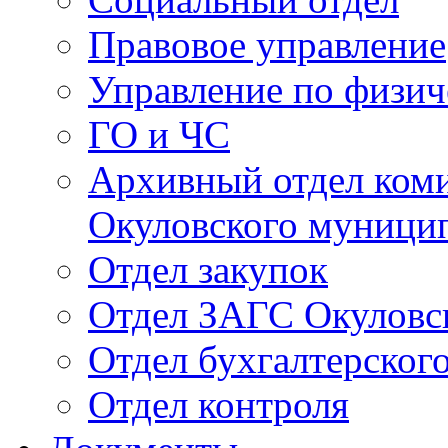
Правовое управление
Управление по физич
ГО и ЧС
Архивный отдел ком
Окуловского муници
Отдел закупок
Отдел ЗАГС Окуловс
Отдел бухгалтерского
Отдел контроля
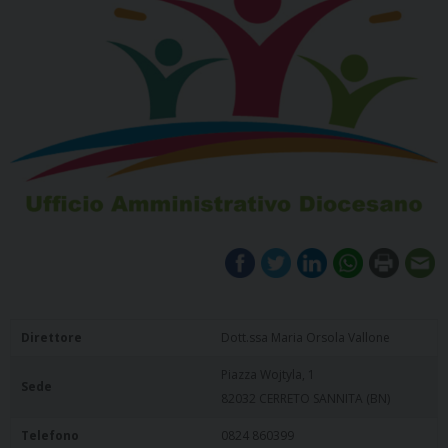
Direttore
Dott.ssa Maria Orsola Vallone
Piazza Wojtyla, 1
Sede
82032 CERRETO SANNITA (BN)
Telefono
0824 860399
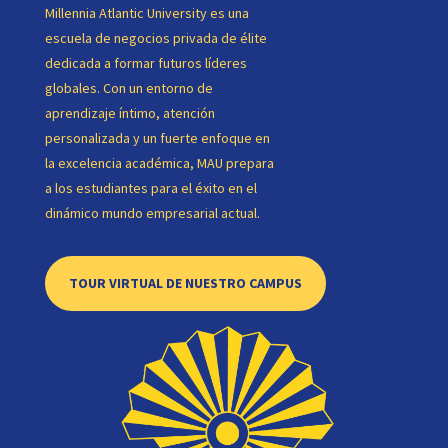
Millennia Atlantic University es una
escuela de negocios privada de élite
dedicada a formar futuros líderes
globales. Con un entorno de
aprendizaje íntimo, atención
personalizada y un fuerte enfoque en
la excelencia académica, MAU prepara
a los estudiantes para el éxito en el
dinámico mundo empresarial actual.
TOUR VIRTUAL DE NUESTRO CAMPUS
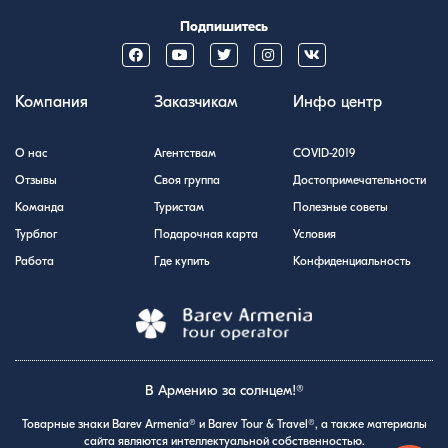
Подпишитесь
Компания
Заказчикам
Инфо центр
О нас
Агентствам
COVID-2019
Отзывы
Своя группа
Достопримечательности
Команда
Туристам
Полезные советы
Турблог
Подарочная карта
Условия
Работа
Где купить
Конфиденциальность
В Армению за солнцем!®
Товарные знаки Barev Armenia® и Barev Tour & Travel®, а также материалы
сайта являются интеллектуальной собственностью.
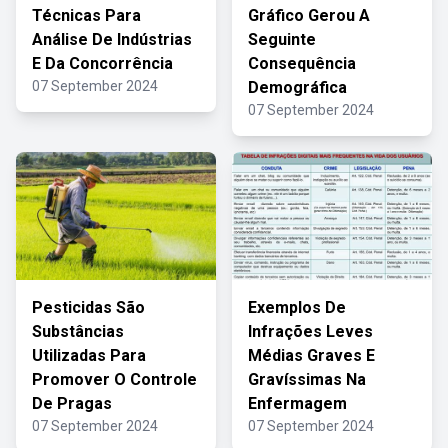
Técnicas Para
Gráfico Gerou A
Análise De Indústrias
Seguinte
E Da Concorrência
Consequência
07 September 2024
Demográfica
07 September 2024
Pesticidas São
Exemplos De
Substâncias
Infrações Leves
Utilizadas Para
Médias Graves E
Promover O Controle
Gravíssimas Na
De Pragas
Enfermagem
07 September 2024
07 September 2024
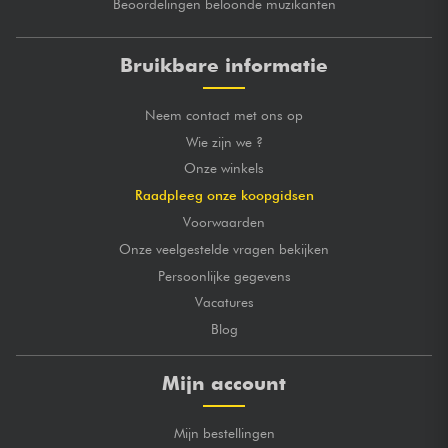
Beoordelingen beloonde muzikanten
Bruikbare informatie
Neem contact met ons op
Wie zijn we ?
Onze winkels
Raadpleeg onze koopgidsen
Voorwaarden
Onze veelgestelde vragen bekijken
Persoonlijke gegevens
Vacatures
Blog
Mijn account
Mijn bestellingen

■ ■ ■ ■

Reproduce the text of all the items above with every occurrence of "07 September 2024" substituted by "08 September 2024" and everything else unchanged. Omit the pictures from the output.

Правовое управление
Управление по физич
ГО и ЧС
Архивный отдел ком
Окуловского муници
Отдел закупок
Отдел ЗАГС Окуловс
Отдел бухгалтерского
Отдел контроля
Direttore
Dott.ssa Maria Orsola Vallone
Piazza Wojtyla, 1
Sede
82032 CERRETO SANNITA (BN)
Telefono
0824 860399
Millennia Atlantic University es una
escuela de negocios privada de élite
dedicada a formar futuros líderes
globales. Con un entorno de
aprendizaje íntimo, atención
personalizada y un fuerte enfoque en
la excelencia académica, MAU prepara
a los estudiantes para el éxito en el
dinámico mundo empresarial actual.
TOUR VIRTUAL DE NUESTRO CAMPUS
Подпишитесь
Компания
Заказчикам
Инфо центр
О нас
Агентствам
COVID-2019
Отзывы
Своя группа
Достопримечательности
Команда
Туристам
Полезные советы
Турблог
Подарочная карта
Условия
Работа
Где купить
Конфиденциальность
В Армению за солнцем!®
Товарные знаки Barev Armenia® и Barev Tour & Travel®, а также материалы
сайта являются интеллектуальной собственностью.
Técnicas Para
Gráfico Gerou A
Análise De Indústrias
Seguinte
E Da Concorrência
Consequência
08 September 2024
Demográfica
08 September 2024
Pesticidas São
Exemplos De
Substâncias
Infrações Leves
Utilizadas Para
Médias Graves E
Promover O Controle
Gravíssimas Na
De Pragas
Enfermagem
08 September 2024
08 September 2024
Beoordelingen beloonde muzikanten
Bruikbare informatie
Neem contact met ons op
Wie zijn we ?
Onze winkels
Raadpleeg onze koopgidsen
Voorwaarden
Onze veelgestelde vragen bekijken
Persoonlijke gegevens
Vacatures
Blog
Mijn account
Mijn bestellingen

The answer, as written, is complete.